People keep asking me if I've written the letter, sent the letter, or found out anything else about my birthparents. Let me clarify. The answer is no. I have not done anything about it in weeks, meaning blogged on the topic, spoken to a therapist, Pastor, or stranger in passing because I have little to no privacy, some might use the word personal integrity, on the subject at this point, mainly because I have shared pretty much every range of feeling I have experienced on the subject of my adoption with the world at large, who cared to read enough, who will and have devoted large sums of their very privied time to study me and my thoughts. It makes me wonder what it is that people love about reading what other people write.
I know, I like reading what people I know and love write because it is an inside gateway to their mind and thought process without it being directly accessed through a conversation that would be easily manipulated by unassumingly observing one another's body language.
I was told by Dick Watts, as we not-so fondly called our Principal at A.G. Junior High all those years ago, that I have an incredible amount of body language that needs to be, "noticed and worked on."

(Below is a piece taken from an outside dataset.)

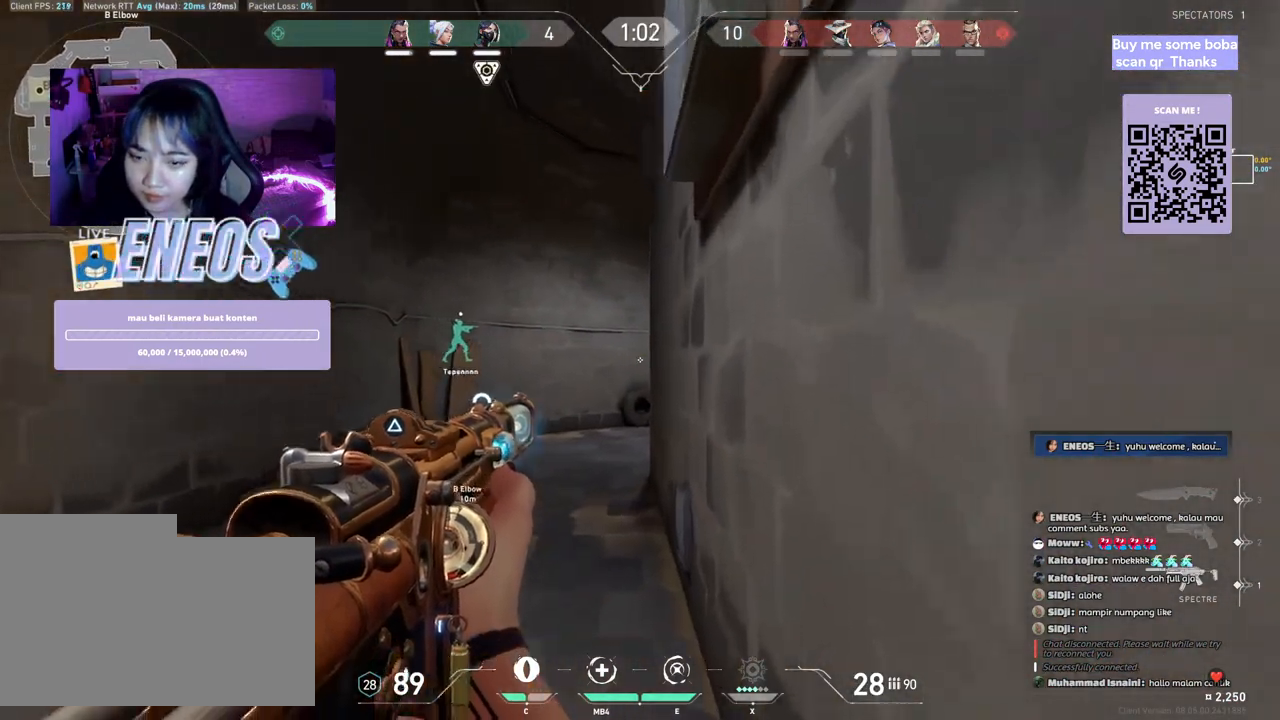
{"keys": ["w"], "mouse": [], "events": [[250, "w", "down"]]}
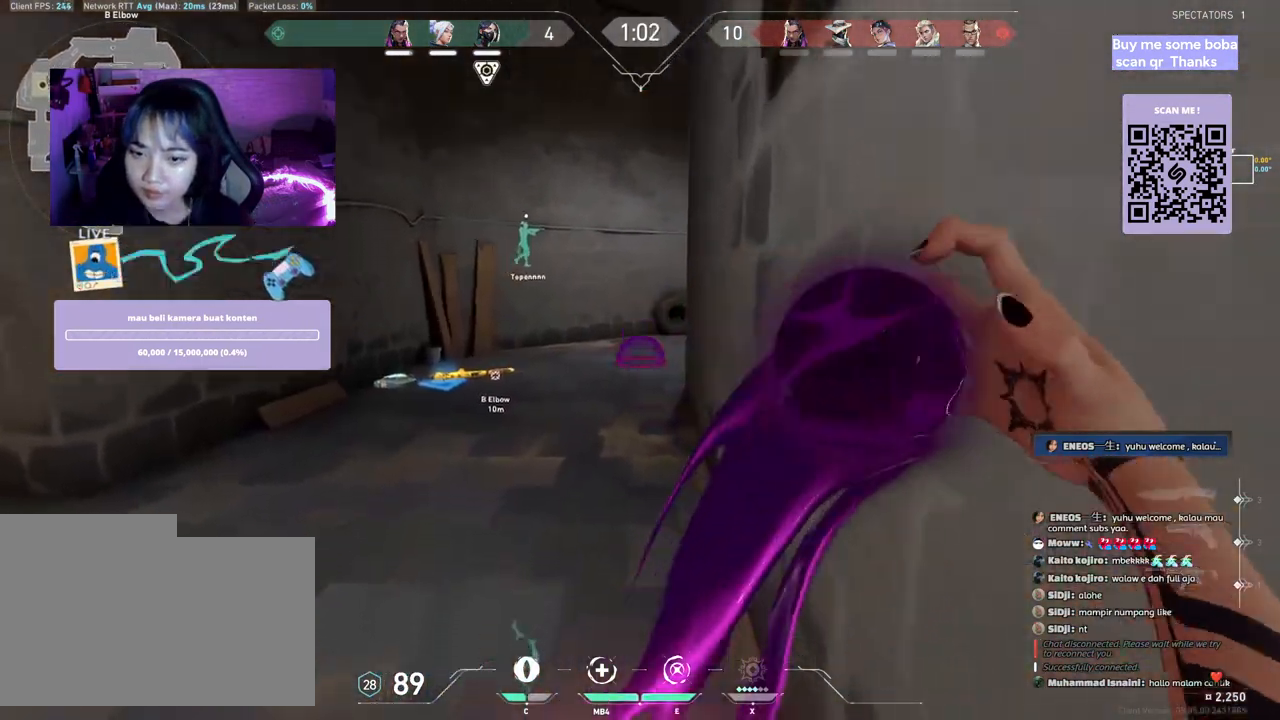
{"keys": [], "mouse": ["left"], "events": [[50, "mouse_left", "down"], [67, "w", "up"], [200, "mouse_left", "up"], [250, "mouse_left", "down"], [383, "mouse_left", "up"], [417, "mouse_left", "down"]]}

I can remember what it felt like sitting in his urine yellow office on that brown, uncomfortable pleather couch, accompanied by my Mom and Dad (you knew it was bad, if Dad was making an appearance). Dick was sitting across from us on the other cheaply manufactured and effortlessly designed twin couch with his glasses draped across the tip of his nose as if he were reading right through my soul. He sat with his legs crossed like a female, how a confident attorney would sit in court while waiting to speak to the judge on a traffic ticket dismissal. His grey argyle socks snuck out from under his expensive suit pants that were most likely grey also. He was missing a tie, probably because he knew the upcoming conversation might be indicative of heavy perspiration. After all, my father was a trial attorney and my mom was a tenured Media Specialist at a fellow Charlotte Meck elementary school who knew the proper rules of engagement.
His low voice, slow and steady, reminiscent of a radio personality, and ready to come back at any excuse I threw out there for my ensuing behavioral issues, made my skin crawl.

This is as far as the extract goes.